----- EXCERPT

Patterico links a weird story about a juror struck by the prosecutor for being obese. Apparently the prosecutor claimed that “heavy-set people tend to be very sympathetic toward any defendant”. The judge accepted this because he was “satisfied that is a race neutral explanation”.
So any crazy reasons for challenging a juror are ok as long as they’re “race neutral”? There are just so many things wrong with this I don’t know where to start. So I won’t. My real reason for bringing this up is it reminds me of my experience with jury duty this past fall.
After the initial endless waiting with hundreds of people, I finally found myself among a smaller sub-pool selected to go to an actual court. With a mixture of excitement and nervousness, we all marched toward the court – where we waited some more. Our fate was now more clear: each of us would either become a part of that particular jury, or go home. Like most people, I suppose, I looked around at the others and did some mental math. For a final jury of 12 plus perhaps 4 alternates, they’d sent a good 60-65 of us to wait outside Trial Part 64 (or whatever it was).
I note in passing what a logistical pain in the ass it must be to assemble an actual working jury. Count all the no-shows and the excuses and the juror challenges and you probably have to sift through a good 20 citizens, at least, just to get each actual real live juror.
Anyway, everyone looked very solemn and serious. A few made cellphone calls in to work to give updates. (Myself included; I assured my boss that if I were selected, I would still be able to show up at work in the a.m. before trial and in the p.m. after trial, seeing as how trials are ‘only’ 9-5 at the very latest. Ah, how I love my hours.)
Then we were called into the actual court. The defendant, a nerdy/creepy looking character who could’ve worked at a video store, scanned us all. Smiled, said hello. Most said hi back. The judge was pleasantly conversational, almost creepily so, as if he were lonely and anxious to meet new people and (he hoped) make friends. I found myself marvelling at what an amazing process this is. And what a solemn duty all these good citizens around me had undertaken.

----------

Write out the jury duty account word for word, covering everything from "After the initial" down to "whatever it was).". The records are separate material and have no connection to the jury duty account.

----- EXTRACTED INFORMATION

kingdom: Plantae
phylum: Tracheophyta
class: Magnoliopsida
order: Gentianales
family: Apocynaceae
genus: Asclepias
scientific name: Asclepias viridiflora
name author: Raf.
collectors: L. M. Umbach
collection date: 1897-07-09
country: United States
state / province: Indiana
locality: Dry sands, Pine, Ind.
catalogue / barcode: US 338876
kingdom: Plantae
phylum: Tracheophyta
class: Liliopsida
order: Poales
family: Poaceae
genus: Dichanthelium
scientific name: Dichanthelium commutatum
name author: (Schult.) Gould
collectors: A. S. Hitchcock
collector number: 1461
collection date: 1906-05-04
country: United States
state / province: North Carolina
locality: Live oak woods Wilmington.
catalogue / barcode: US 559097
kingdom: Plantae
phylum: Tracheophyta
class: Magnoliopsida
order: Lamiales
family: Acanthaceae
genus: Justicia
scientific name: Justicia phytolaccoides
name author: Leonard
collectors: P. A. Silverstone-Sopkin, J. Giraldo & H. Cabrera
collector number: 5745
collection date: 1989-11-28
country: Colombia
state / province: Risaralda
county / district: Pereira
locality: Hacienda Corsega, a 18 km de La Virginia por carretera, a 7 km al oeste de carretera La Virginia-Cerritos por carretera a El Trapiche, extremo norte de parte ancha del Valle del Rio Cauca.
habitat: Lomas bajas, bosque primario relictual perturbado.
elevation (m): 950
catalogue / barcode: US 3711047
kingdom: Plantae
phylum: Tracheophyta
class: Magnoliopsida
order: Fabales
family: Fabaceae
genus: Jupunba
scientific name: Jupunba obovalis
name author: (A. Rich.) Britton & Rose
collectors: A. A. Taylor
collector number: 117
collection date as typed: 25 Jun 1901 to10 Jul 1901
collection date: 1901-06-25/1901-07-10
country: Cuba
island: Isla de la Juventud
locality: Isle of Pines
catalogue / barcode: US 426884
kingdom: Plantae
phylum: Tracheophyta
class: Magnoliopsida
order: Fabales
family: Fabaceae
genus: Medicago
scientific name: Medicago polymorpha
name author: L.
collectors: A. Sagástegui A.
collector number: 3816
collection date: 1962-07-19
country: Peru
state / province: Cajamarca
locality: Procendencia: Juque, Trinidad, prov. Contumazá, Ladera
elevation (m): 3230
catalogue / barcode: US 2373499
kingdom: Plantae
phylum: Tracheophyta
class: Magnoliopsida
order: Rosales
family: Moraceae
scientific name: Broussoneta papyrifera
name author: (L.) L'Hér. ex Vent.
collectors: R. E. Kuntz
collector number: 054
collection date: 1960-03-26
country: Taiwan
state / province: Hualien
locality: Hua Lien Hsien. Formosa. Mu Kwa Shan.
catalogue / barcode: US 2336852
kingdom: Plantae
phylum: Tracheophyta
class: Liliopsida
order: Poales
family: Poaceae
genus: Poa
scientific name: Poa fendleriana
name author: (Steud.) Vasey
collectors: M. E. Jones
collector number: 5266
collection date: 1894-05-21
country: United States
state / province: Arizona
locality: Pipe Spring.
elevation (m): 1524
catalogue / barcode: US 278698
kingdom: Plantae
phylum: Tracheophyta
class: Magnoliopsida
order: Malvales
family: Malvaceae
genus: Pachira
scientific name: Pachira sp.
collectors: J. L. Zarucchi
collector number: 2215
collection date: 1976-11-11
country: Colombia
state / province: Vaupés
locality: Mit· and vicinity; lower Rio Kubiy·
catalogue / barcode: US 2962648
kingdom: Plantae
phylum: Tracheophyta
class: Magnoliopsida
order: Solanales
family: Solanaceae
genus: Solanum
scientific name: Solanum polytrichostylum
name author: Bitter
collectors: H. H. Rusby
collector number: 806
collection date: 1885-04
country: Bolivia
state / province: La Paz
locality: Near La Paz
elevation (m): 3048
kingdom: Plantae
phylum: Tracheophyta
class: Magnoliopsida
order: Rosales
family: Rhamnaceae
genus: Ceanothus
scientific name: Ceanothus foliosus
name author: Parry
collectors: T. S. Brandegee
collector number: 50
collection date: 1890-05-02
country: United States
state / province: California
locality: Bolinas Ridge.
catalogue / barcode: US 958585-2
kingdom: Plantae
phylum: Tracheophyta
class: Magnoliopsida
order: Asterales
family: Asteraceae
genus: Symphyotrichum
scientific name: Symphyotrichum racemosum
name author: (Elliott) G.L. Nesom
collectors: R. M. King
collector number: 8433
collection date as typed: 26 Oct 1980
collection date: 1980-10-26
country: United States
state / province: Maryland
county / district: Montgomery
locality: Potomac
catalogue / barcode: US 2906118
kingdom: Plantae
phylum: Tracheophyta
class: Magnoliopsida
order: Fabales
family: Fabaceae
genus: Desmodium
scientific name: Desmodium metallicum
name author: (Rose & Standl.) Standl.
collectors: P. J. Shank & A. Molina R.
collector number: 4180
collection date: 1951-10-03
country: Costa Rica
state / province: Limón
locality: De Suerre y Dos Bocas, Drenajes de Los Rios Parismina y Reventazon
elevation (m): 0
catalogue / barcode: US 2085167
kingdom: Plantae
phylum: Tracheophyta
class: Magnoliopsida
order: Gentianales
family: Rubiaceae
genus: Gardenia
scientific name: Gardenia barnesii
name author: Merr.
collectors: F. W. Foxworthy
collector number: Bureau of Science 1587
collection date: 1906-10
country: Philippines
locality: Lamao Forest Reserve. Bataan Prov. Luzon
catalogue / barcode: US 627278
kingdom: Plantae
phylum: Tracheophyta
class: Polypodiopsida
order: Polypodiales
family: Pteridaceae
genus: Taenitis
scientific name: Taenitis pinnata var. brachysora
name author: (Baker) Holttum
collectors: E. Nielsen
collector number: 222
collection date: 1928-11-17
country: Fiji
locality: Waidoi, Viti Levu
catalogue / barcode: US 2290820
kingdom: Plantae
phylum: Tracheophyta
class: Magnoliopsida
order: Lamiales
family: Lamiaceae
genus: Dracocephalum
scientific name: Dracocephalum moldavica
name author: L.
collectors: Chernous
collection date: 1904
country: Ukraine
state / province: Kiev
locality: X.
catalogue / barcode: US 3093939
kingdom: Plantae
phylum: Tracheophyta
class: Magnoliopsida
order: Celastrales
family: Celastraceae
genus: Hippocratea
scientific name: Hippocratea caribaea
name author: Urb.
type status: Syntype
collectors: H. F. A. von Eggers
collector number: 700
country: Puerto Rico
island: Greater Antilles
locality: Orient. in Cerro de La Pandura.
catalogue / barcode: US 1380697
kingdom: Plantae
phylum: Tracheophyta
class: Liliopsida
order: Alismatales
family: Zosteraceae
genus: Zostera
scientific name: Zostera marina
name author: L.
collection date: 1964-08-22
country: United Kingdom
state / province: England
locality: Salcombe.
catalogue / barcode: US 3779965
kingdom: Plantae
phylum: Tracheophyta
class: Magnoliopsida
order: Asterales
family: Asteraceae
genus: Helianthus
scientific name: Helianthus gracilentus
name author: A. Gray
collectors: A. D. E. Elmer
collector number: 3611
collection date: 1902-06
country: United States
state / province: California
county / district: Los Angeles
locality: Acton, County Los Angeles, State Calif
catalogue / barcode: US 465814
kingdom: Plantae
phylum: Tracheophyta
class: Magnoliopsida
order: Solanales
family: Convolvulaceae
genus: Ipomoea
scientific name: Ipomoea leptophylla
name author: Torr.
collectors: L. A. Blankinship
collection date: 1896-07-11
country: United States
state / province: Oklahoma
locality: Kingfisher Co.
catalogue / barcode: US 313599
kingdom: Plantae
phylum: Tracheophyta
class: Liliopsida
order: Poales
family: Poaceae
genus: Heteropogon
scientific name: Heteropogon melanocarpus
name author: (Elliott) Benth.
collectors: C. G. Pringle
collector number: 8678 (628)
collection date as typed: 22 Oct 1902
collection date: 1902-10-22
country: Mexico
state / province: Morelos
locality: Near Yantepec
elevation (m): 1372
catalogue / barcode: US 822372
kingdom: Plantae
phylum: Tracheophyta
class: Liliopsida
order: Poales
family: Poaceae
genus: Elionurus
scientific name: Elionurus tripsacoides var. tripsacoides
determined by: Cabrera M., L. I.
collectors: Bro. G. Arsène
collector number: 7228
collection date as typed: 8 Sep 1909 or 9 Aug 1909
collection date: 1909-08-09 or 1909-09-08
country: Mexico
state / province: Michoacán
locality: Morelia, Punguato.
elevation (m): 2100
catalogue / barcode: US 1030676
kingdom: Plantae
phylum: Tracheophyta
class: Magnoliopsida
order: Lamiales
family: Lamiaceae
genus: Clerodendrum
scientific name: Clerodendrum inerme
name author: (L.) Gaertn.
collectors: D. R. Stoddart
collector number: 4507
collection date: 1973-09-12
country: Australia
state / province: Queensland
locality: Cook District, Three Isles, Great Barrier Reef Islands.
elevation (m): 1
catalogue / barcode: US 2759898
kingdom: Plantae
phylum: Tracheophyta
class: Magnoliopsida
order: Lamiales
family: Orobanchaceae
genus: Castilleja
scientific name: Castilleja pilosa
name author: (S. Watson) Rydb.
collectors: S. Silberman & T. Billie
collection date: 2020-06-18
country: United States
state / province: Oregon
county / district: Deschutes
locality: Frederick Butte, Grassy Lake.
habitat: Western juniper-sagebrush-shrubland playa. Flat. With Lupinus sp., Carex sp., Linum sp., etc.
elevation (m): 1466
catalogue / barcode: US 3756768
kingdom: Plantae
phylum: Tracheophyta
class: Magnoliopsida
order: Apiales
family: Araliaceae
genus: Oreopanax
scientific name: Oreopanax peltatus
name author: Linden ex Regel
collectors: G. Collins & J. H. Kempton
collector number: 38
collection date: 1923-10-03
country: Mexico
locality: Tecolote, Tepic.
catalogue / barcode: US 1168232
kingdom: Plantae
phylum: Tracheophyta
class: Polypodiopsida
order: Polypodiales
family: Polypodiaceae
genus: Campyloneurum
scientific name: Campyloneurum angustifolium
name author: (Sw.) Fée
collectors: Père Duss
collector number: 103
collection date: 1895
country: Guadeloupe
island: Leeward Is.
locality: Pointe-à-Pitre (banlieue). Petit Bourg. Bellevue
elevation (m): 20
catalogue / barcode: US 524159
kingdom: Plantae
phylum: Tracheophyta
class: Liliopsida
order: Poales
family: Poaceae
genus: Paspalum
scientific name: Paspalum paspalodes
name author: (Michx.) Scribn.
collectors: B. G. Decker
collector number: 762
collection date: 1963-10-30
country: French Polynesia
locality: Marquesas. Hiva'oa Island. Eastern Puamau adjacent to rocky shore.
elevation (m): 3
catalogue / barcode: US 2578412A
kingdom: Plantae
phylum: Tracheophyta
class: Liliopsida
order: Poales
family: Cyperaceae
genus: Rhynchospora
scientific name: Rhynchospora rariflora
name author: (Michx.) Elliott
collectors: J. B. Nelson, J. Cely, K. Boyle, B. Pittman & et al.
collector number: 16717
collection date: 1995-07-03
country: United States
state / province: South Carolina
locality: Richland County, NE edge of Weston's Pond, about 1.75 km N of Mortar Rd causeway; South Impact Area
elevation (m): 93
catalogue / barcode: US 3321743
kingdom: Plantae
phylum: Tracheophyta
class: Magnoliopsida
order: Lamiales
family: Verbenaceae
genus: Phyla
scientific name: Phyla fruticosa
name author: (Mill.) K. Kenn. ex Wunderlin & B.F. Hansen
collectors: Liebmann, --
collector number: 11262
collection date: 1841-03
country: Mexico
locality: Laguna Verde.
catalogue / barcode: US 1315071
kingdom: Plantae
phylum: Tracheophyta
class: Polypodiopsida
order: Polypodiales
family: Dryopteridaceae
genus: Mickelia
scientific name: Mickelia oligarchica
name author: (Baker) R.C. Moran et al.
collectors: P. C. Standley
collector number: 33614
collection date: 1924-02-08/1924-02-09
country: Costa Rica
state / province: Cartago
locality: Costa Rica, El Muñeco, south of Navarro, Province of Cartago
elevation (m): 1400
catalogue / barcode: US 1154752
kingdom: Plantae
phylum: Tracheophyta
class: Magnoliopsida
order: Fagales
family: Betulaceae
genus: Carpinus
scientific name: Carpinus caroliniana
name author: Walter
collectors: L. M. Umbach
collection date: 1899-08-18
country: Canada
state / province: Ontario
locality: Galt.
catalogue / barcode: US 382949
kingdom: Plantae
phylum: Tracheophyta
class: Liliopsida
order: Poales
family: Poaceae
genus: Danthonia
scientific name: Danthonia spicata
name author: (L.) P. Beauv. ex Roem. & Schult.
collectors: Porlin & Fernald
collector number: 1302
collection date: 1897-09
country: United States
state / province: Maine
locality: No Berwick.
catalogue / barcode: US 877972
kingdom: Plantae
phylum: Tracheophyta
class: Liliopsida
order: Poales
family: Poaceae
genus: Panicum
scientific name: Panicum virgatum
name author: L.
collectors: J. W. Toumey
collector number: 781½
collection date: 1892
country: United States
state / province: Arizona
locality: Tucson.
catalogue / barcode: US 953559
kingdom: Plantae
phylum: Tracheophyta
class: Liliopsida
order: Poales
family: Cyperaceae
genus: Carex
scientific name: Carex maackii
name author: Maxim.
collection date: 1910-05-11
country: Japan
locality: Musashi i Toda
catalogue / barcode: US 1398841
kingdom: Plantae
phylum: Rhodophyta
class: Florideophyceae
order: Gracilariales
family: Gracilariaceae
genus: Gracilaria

----------

* OUTPUT FOR THIS TASK
After the initial endless waiting with hundreds of people, I finally found myself among a smaller sub-pool selected to go to an actual court. With a mixture of excitement and nervousness, we all marched toward the court – where we waited some more. Our fate was now more clear: each of us would either become a part of that particular jury, or go home. Like most people, I suppose, I looked around at the others and did some mental math. For a final jury of 12 plus perhaps 4 alternates, they’d sent a good 60-65 of us to wait outside Trial Part 64 (or whatever it was).